## ASSIGNMENT
Transcribe the records that follow in their entirety, omitting any pictures.

*** Opening of DATA FOR THIS TASK ***

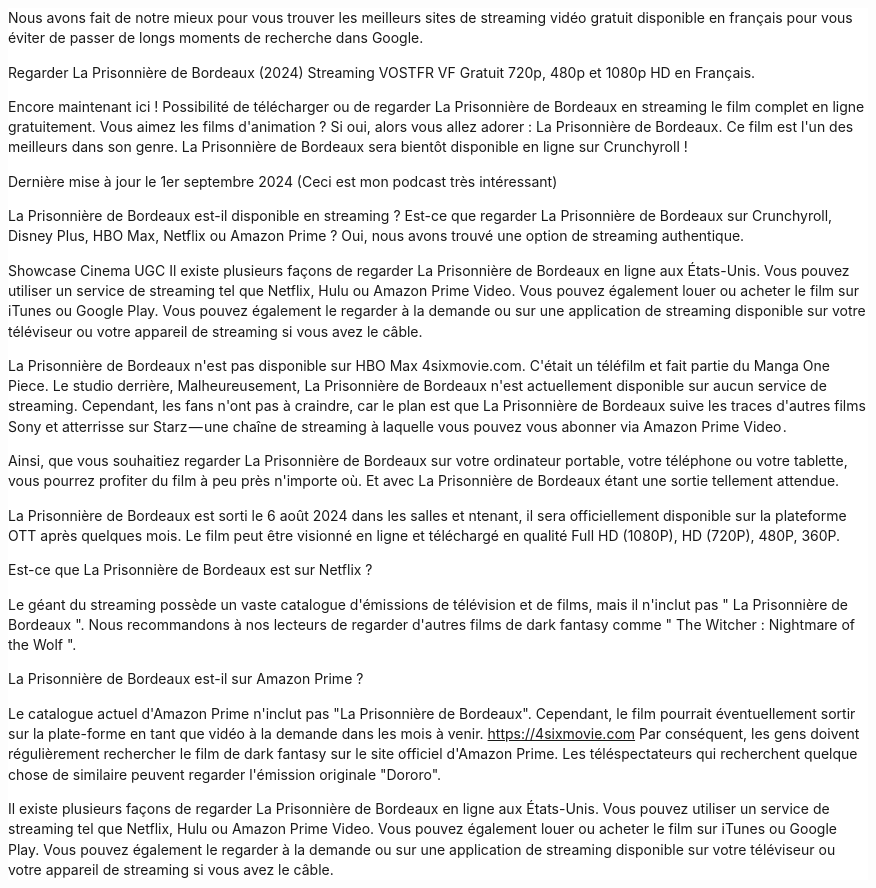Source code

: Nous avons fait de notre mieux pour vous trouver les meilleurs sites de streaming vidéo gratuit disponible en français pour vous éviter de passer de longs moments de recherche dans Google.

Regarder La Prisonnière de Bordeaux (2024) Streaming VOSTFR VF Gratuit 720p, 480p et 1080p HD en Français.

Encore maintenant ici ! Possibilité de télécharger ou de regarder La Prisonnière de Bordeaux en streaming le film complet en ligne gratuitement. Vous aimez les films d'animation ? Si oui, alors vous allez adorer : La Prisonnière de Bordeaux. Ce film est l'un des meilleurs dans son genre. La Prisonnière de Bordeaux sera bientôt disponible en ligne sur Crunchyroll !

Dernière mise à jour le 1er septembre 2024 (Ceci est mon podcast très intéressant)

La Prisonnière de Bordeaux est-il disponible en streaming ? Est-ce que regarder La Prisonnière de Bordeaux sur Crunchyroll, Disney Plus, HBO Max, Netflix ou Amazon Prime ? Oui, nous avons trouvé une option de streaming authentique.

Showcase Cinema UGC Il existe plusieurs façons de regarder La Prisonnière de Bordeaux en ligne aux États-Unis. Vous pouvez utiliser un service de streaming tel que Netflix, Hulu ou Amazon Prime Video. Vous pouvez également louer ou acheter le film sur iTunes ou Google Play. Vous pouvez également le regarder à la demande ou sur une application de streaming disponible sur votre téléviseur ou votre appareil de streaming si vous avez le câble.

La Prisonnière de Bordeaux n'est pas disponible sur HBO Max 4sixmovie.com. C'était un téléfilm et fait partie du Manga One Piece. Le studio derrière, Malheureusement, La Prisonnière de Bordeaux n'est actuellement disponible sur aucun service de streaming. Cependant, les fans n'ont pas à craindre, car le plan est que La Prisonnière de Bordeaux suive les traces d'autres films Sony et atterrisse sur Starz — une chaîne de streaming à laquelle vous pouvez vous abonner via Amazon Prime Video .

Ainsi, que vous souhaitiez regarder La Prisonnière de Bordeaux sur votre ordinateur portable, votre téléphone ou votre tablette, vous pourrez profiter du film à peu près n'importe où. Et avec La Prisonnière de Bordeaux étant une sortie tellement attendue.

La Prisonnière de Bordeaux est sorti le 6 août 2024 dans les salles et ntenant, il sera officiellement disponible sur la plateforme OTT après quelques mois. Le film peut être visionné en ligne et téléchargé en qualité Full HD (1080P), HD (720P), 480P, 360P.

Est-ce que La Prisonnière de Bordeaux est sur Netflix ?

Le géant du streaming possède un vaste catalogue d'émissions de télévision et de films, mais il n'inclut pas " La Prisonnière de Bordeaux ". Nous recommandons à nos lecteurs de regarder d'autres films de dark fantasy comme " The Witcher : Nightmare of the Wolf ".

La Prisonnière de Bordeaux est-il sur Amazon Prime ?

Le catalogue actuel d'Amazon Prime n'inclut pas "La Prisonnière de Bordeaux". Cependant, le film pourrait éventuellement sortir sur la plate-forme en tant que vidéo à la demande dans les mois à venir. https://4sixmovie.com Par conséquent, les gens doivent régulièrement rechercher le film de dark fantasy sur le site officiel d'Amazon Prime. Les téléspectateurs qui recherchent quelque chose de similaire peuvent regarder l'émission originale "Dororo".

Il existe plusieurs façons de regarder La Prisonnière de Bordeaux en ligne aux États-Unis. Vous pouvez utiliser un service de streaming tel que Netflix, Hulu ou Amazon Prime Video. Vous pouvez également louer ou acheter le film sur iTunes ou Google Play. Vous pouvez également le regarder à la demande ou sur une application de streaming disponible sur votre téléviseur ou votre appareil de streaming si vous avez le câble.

*** Close of DATA FOR THIS TASK ***

## RESULT FOR THIS TASK
Source code

: Nous avons fait de notre mieux pour vous trouver les meilleurs sites de streaming vidéo gratuit disponible en français pour vous éviter de passer de longs moments de recherche dans Google.

Regarder La Prisonnière de Bordeaux (2024) Streaming VOSTFR VF Gratuit 720p, 480p et 1080p HD en Français.

Encore maintenant ici ! Possibilité de télécharger ou de regarder La Prisonnière de Bordeaux en streaming le film complet en ligne gratuitement. Vous aimez les films d'animation ? Si oui, alors vous allez adorer : La Prisonnière de Bordeaux. Ce film est l'un des meilleurs dans son genre. La Prisonnière de Bordeaux sera bientôt disponible en ligne sur Crunchyroll !

Dernière mise à jour le 1er septembre 2024 (Ceci est mon podcast très intéressant)

La Prisonnière de Bordeaux est-il disponible en streaming ? Est-ce que regarder La Prisonnière de Bordeaux sur Crunchyroll, Disney Plus, HBO Max, Netflix ou Amazon Prime ? Oui, nous avons trouvé une option de streaming authentique.

Showcase Cinema UGC Il existe plusieurs façons de regarder La Prisonnière de Bordeaux en ligne aux États-Unis. Vous pouvez utiliser un service de streaming tel que Netflix, Hulu ou Amazon Prime Video. Vous pouvez également louer ou acheter le film sur iTunes ou Google Play. Vous pouvez également le regarder à la demande ou sur une application de streaming disponible sur votre téléviseur ou votre appareil de streaming si vous avez le câble.

La Prisonnière de Bordeaux n'est pas disponible sur HBO Max 4sixmovie.com. C'était un téléfilm et fait partie du Manga One Piece. Le studio derrière, Malheureusement, La Prisonnière de Bordeaux n'est actuellement disponible sur aucun service de streaming. Cependant, les fans n'ont pas à craindre, car le plan est que La Prisonnière de Bordeaux suive les traces d'autres films Sony et atterrisse sur Starz — une chaîne de streaming à laquelle vous pouvez vous abonner via Amazon Prime Video .

Ainsi, que vous souhaitiez regarder La Prisonnière de Bordeaux sur votre ordinateur portable, votre téléphone ou votre tablette, vous pourrez profiter du film à peu près n'importe où. Et avec La Prisonnière de Bordeaux étant une sortie tellement attendue.

La Prisonnière de Bordeaux est sorti le 6 août 2024 dans les salles et ntenant, il sera officiellement disponible sur la plateforme OTT après quelques mois. Le film peut être visionné en ligne et téléchargé en qualité Full HD (1080P), HD (720P), 480P, 360P.

Est-ce que La Prisonnière de Bordeaux est sur Netflix ?

Le géant du streaming possède un vaste catalogue d'émissions de télévision et de films, mais il n'inclut pas " La Prisonnière de Bordeaux ". Nous recommandons à nos lecteurs de regarder d'autres films de dark fantasy comme " The Witcher : Nightmare of the Wolf ".

La Prisonnière de Bordeaux est-il sur Amazon Prime ?

Le catalogue actuel d'Amazon Prime n'inclut pas "La Prisonnière de Bordeaux". Cependant, le film pourrait éventuellement sortir sur la plate-forme en tant que vidéo à la demande dans les mois à venir. https://4sixmovie.com Par conséquent, les gens doivent régulièrement rechercher le film de dark fantasy sur le site officiel d'Amazon Prime. Les téléspectateurs qui recherchent quelque chose de similaire peuvent regarder l'émission originale "Dororo".

Il existe plusieurs façons de regarder La Prisonnière de Bordeaux en ligne aux États-Unis. Vous pouvez utiliser un service de streaming tel que Netflix, Hulu ou Amazon Prime Video. Vous pouvez également louer ou acheter le film sur iTunes ou Google Play. Vous pouvez également le regarder à la demande ou sur une application de streaming disponible sur votre téléviseur ou votre appareil de streaming si vous avez le câble.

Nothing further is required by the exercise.